== SOURCE TEXT ==

UNITED STATES

SECURITIES AND EXCHANGE COMMISSION

Washington, D.C. 20549

 

 

FORM 8-K

 

 

CURRENT REPORT

PURSUANT TO SECTION 13 OR 15(d)

OF THE SECURITIES EXCHANGE ACT OF 1934

Date of Report (Date of earliest event reported): May 2, 2017

Commission file number 001-11625

 

 

Pentair plc

(Exact name of Registrant as specified in its charter)

 

 

 

Ireland   98-1141328

(State or other jurisdiction

of incorporation or organization)

 

(I.R.S. Employer

Identification number)

43 London Wall, London, EC2M 5TF United Kingdom

(Address of principal executive offices, including Zip Code)

Registrant’s telephone number, including area code: 44-207-347-8925

 

 

Check the appropriate box below if the Form 8-K filing is intended to simultaneously satisfy the filing obligation of the registrant under any of the following provisions:

 

Written communications pursuant to Rule 425 under the Securities Act (17 CFR 230.425)

 

Soliciting material pursuant to Rule 14a-12 under the Exchange Act (17 CFR 240.14a-12)

 

Pre-commencement communications pursuant to Rule 14d-2(b) under the Exchange Act (17 CFR 240.14d-2(b))

 

Pre-commencement communications pursuant to Rule 13e-4(c) under the Exchange Act (17 CFR 240.13e-4(c))

Indicate by check mark whether the registrant is an emerging growth company as defined in Rule 405 of the Securities Act of 1933 (§230.405 of this chapter) or Rule 12b-2 of the Securities Exchange Act of 1934 (§240.12b-2 of this chapter).

===
== RAW DATA ==

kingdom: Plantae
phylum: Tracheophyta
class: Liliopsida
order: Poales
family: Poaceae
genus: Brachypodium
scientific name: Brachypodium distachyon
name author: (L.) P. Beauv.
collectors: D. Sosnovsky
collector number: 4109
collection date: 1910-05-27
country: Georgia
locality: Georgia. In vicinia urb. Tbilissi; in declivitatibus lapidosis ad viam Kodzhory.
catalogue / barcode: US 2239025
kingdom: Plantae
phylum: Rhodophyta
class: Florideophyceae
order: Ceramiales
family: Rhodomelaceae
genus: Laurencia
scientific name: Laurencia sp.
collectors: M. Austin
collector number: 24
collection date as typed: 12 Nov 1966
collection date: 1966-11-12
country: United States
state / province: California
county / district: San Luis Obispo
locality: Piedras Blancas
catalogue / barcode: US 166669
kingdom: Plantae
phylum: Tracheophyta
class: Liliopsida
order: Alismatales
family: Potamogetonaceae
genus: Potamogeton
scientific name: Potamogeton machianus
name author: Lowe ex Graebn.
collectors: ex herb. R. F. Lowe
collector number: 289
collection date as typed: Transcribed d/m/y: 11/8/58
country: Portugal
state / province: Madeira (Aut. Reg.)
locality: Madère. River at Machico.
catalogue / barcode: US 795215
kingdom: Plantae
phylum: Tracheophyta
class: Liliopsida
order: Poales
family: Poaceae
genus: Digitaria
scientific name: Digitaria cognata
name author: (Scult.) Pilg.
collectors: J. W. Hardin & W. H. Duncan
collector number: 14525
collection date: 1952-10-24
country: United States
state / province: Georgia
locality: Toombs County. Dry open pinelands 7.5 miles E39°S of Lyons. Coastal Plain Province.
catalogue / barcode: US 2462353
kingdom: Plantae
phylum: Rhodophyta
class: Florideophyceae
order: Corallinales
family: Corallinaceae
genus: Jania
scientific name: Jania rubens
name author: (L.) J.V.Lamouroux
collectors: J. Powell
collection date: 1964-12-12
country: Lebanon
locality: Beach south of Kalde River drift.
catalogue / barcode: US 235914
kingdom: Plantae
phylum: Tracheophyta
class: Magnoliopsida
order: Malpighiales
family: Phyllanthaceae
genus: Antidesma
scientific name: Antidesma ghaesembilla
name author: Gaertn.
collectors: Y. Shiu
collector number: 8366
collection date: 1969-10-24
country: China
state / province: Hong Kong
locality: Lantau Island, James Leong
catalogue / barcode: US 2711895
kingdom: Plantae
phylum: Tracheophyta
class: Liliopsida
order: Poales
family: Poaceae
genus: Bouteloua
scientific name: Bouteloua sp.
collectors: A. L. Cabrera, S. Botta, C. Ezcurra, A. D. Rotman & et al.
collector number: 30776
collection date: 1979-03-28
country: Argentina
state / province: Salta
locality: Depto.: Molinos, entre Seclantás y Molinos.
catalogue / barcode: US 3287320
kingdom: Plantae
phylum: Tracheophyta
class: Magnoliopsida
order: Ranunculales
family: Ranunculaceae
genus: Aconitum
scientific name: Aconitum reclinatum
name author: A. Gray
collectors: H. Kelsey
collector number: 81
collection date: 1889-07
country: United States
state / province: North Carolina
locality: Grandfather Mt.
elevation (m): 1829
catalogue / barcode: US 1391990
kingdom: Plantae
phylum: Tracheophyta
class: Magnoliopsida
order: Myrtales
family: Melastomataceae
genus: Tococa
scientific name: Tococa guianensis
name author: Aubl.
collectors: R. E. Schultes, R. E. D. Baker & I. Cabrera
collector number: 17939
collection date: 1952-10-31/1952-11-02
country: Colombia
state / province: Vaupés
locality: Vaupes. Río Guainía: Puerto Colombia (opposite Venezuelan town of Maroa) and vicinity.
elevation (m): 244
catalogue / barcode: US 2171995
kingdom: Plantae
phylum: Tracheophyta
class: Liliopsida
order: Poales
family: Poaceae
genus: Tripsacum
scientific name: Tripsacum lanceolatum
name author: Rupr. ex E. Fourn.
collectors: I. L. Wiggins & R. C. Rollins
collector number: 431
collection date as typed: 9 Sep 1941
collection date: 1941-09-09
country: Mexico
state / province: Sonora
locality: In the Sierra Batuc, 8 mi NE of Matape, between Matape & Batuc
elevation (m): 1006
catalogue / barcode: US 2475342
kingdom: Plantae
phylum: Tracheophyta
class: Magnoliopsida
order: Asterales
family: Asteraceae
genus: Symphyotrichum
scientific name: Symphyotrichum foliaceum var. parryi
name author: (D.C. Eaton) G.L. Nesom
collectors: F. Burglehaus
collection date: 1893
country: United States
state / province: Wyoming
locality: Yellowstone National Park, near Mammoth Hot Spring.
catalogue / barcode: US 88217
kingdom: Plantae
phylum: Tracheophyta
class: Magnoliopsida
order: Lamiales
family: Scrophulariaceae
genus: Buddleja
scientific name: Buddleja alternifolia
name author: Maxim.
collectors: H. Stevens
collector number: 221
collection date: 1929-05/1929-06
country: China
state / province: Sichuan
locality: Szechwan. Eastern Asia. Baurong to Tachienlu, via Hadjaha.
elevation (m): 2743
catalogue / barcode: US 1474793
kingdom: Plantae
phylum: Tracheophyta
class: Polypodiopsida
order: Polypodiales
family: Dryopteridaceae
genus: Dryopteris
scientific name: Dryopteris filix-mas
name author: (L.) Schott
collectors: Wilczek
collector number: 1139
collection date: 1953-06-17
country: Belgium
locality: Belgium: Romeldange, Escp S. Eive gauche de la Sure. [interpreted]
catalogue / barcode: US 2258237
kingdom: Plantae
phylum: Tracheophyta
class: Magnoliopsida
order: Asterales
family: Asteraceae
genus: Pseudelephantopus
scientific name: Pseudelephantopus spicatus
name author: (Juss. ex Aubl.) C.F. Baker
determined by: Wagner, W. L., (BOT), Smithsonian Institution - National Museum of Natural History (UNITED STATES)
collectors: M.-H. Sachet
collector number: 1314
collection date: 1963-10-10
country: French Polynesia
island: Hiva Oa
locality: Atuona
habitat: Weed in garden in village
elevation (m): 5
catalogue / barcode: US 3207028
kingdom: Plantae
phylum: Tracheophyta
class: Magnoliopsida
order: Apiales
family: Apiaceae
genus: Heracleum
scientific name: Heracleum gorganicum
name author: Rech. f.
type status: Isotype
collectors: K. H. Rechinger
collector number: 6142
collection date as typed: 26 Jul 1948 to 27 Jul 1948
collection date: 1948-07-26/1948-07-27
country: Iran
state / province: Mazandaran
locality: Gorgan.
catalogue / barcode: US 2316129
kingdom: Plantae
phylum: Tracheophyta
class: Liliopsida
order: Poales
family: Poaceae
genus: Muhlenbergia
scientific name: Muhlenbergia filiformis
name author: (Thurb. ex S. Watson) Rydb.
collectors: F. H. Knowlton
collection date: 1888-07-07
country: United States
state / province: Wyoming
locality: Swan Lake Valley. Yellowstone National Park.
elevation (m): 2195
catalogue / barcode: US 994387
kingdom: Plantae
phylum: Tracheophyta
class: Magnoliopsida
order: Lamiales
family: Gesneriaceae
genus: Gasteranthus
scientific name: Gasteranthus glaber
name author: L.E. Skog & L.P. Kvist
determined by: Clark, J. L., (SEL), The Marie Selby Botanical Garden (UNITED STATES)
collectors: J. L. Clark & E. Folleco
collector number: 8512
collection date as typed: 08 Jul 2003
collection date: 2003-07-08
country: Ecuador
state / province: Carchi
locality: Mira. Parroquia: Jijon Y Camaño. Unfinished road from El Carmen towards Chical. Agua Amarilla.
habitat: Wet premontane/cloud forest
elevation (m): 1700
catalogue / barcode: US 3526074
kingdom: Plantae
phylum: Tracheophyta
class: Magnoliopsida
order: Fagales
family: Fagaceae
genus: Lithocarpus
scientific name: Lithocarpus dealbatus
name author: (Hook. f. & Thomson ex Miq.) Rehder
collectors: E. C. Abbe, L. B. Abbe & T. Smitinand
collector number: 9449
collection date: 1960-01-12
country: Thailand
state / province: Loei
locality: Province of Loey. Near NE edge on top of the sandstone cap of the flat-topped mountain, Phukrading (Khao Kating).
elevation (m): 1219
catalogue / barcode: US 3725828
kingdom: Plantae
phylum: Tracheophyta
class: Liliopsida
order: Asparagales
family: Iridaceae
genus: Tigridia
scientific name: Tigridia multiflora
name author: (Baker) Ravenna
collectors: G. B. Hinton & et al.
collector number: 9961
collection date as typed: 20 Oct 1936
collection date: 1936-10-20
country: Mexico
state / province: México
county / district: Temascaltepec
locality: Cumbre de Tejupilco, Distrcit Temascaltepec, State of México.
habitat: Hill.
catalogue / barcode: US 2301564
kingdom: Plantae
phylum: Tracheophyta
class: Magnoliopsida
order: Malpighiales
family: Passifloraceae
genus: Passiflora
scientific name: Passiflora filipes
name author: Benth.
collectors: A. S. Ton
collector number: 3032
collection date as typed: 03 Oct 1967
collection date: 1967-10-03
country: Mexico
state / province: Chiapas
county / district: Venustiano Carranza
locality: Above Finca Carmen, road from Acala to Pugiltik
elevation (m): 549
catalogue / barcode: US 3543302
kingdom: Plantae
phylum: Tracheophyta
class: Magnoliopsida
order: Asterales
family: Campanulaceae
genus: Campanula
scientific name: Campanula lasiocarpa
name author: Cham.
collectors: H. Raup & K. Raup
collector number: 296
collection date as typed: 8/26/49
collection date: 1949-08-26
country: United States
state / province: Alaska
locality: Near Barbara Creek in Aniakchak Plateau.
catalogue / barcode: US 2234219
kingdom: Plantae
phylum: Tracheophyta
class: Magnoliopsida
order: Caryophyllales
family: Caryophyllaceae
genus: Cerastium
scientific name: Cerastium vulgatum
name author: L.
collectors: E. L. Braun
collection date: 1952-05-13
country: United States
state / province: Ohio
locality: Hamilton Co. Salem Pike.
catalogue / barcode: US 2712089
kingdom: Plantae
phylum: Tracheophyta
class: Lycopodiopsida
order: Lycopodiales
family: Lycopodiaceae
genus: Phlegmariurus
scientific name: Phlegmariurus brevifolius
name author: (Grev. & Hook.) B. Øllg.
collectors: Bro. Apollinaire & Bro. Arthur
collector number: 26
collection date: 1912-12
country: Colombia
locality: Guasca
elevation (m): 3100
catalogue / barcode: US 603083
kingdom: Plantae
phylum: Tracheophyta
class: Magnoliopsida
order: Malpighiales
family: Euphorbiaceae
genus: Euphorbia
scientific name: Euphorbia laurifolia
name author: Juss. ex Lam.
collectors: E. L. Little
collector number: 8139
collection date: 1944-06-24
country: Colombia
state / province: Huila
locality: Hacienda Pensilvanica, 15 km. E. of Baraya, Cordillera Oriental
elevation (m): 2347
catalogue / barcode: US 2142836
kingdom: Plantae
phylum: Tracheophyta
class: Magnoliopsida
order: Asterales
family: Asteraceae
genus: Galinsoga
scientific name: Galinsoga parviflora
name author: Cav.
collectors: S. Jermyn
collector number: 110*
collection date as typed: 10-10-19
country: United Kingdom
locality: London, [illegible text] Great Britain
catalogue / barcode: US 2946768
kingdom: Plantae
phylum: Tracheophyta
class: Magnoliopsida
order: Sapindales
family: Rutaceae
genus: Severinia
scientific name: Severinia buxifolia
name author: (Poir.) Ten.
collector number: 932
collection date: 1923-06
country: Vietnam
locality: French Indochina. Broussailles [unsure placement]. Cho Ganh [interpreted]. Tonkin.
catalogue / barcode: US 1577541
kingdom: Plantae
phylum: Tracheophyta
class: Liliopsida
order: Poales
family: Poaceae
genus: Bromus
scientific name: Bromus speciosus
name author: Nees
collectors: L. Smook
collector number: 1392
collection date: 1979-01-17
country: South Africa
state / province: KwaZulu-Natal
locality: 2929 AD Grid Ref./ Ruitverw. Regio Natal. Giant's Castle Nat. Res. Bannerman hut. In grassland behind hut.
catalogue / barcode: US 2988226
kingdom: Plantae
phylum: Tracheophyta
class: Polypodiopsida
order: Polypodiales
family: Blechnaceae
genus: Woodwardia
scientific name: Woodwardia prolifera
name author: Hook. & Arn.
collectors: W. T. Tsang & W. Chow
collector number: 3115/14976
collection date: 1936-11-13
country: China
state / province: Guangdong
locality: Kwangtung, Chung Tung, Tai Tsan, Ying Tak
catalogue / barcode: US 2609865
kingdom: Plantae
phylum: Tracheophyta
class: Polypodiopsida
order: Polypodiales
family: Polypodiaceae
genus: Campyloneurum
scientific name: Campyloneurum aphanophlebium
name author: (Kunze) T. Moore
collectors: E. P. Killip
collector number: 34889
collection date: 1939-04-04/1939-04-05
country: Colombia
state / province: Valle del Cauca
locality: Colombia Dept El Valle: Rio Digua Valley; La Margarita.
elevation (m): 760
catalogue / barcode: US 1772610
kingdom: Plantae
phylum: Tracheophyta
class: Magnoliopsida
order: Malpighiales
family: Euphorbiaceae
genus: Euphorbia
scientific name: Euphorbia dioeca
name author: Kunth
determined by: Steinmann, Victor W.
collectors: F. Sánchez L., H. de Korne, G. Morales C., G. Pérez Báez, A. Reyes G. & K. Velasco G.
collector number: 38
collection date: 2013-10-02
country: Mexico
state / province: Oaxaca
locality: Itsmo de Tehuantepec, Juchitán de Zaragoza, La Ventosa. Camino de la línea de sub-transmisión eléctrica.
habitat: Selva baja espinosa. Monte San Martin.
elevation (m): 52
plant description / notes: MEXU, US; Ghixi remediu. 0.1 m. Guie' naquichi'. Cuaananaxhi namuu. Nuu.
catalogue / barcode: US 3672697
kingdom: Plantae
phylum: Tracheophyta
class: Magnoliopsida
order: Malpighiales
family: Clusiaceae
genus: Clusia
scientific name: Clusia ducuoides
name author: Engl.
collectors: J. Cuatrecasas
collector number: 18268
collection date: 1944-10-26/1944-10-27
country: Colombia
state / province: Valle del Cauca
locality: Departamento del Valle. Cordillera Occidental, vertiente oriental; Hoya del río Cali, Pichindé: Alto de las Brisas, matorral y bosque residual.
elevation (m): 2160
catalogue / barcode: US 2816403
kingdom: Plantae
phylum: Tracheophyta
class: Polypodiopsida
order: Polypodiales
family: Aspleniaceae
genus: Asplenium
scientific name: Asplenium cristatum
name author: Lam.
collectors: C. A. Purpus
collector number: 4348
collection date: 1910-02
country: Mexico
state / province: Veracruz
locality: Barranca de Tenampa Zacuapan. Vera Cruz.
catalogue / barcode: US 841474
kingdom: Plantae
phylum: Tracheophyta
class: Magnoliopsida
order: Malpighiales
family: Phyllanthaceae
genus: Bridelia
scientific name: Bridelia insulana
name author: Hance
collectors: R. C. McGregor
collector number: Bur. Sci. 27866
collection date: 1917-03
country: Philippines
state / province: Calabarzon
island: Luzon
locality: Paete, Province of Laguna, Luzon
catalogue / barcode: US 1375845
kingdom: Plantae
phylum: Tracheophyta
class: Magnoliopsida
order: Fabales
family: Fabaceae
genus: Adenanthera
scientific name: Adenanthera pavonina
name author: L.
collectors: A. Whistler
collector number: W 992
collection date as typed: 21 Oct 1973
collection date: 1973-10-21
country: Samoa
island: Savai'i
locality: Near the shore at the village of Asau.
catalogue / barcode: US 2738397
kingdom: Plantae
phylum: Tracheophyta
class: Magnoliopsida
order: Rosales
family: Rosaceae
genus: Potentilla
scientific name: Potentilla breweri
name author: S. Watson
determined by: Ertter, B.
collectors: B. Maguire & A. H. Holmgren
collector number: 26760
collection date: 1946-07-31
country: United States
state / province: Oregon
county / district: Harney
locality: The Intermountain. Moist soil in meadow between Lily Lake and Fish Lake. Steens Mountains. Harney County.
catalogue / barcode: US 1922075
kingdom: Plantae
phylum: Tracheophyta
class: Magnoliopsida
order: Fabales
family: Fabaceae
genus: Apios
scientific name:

===

According to the Form 8-K cover page, what is the address of Pentair plc's principal executive offices?

43 London Wall, London, EC2M 5TF United Kingdom